(PROBLEM TO WORK ON)
Write out, word for word, the section of the passage on Epicurean doctrine from "If anyone adopts" to "for their sins.".

(PASSAGE FOR REVIEW)
Let us now discuss how life is to be made pleasant in both state of mind and in action.

Let us first discuss state of mind, keeping our eye on the point that when emotions which disturb the soul are removed, those emotions which produce pleasure enter in and take their place, [for there is no neutral state between pleasure and pain where one or the other is not present.]

What are the foremost disturbing emotions?  Fears of the gods, of death, and of pain, and also desires which exceed the limits fixed by nature.  These disturbing emotions are the roots of all evil, and unless we defeat them a multitude of evils will grow and consume us.

[In a like manner as fear of the gods, there is also fear that our lives are controlled by “Necessity” or “Fate” or “Fortune.”  This fear must also be shown to be false, even though as great a thinker as Democritus thought that the atoms were ruled by necessity.]

If anyone adopts Democritus’ theory and asserts that because of their collisions with one another the atoms have no free movement, and that consequently all motions are determined by necessity, we Epicureans shall say to him:  “Do you not know that there is actually a free movement in the atoms which Democritus failed to discover, but which Epicurus brought to light — a swerving movement, as he proves from phenomena?”  The most important thing to remember is this:  if Fate is held to exist, then all admonition and censure are nullified, and not even the wicked can be justly punished, since they are not responsible for their sins.

[And to those who argue that absent the restraint of fear of the gods, or of fate, to keep men from evil, wickedness would have no limit, we maintain that] wrong-doers are manifestly not afraid of the gods or of penalties, else they would not do wrong.  And those who are wise and choose not to do wrong, are not wise on account of the gods, but on account of thinking correctly about certain things, such as about pain and death, for indeed without exception men do wrong either on account of fear or on account of the lure of pleasure.  Ordinary people, on the other hand, are righteous, insofar as they are, on account of the laws and penalties hanging over them.  And the number of those who are conscientious on account of the gods, and not on account of the laws, is few, only two or three among multitudes, and not even they are steadfast in acting righteously, for they are not soundly persuaded about providence.  A clear indication of the complete inability of the gods to prevent wrong-doing is provided by the nations of the Jews and the Egyptians, who, while being the most superstitious of all peoples, are the vilest of peoples.

So on account of what kind of gods will men act righteously?  For they are not righteous on account of the real gods, or on account of Plato’s and Socrates’ judges in Hades.  We are left with this conclusion, because why would not those who disregard the laws scorn fables even more?

So in regard to righteousness, our Epicurean doctrine does no harm, nor do the religions that teach fear of the gods do any good.  On the contrary, those false religions do harm, whereas our doctrine not only does no harm, but also helps.  For our doctrine removes disturbances of mind, while the others add to them.

Do not believe that all men may achieve wisdom, because not all men are capable of it.  But for those men for whom wisdom is possible, such men may truly live as gods.  For such men all things will be full of justice and mutual love, and for such men there will come to be no need of fortifications or laws or all the other things we contrive on account of one another.  Such men will be capable of deriving all their necessities from agriculture, without need of slaves, for indeed we ourselves shall plow and dig and tend the plants and divert rivers and watch over the crops.  Neither fear of the gods, nor of death, nor of pain, nor slavery to those desires which are neither natural nor necessary, shall interrupt the continuity of our friendships and our shared study of philosophy, for our farming operations in a life close to Nature will provide for us all that our nature wants.

(GIVEN ENTRIES)
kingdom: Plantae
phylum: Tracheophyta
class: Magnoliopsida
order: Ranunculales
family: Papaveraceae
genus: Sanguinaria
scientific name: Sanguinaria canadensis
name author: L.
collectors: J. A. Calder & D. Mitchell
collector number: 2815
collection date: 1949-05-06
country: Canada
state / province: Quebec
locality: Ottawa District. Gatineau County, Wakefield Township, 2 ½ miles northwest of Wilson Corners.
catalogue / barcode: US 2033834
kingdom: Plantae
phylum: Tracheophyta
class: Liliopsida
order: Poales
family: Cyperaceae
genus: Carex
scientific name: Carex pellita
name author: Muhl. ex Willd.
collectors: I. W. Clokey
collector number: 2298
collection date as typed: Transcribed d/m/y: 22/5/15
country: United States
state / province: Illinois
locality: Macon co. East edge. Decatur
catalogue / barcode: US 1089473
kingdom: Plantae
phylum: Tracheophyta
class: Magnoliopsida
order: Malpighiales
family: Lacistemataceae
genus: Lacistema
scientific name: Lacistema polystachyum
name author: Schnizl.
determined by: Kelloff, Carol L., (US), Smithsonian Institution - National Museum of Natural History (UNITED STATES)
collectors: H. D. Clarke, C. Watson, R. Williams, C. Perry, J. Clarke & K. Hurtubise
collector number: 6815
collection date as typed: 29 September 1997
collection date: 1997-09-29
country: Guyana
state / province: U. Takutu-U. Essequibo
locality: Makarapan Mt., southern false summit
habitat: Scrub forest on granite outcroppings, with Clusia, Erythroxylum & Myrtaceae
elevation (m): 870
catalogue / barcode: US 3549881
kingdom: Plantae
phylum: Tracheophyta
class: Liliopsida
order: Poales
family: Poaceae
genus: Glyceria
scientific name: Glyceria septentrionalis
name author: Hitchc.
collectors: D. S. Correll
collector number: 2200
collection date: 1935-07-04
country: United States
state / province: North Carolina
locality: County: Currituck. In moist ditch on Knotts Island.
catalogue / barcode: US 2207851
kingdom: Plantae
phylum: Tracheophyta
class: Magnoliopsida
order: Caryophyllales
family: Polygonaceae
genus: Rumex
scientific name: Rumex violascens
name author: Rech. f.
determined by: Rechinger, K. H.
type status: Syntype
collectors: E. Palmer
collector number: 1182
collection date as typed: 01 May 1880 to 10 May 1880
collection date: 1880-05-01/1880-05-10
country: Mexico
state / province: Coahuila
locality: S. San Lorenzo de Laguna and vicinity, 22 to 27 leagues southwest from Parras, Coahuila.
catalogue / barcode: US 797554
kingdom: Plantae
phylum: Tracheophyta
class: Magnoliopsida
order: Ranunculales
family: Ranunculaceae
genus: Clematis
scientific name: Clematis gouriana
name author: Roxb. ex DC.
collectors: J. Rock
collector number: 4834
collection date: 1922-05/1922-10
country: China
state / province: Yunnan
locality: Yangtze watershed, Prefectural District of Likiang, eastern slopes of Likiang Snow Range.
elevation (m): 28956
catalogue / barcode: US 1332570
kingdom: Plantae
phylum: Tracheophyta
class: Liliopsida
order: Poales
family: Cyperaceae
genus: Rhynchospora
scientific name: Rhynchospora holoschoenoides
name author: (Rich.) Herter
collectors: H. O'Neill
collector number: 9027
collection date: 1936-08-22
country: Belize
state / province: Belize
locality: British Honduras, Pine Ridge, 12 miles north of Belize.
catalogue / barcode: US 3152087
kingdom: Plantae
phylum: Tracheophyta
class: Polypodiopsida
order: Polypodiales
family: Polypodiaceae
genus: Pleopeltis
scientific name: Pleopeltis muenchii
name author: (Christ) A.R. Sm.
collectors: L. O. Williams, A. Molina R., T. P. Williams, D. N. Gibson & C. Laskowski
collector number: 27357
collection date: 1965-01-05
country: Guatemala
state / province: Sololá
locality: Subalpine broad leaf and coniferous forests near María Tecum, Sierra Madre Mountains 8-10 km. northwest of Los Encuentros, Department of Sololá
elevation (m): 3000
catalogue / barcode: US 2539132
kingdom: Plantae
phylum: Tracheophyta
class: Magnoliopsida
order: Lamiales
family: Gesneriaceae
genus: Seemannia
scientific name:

(RESPONSE AREA)
If anyone adopts Democritus’ theory and asserts that because of their collisions with one another the atoms have no free movement, and that consequently all motions are determined by necessity, we Epicureans shall say to him:  “Do you not know that there is actually a free movement in the atoms which Democritus failed to discover, but which Epicurus brought to light — a swerving movement, as he proves from phenomena?”  The most important thing to remember is this:  if Fate is held to exist, then all admonition and censure are nullified, and not even the wicked can be justly punished, since they are not responsible for their sins.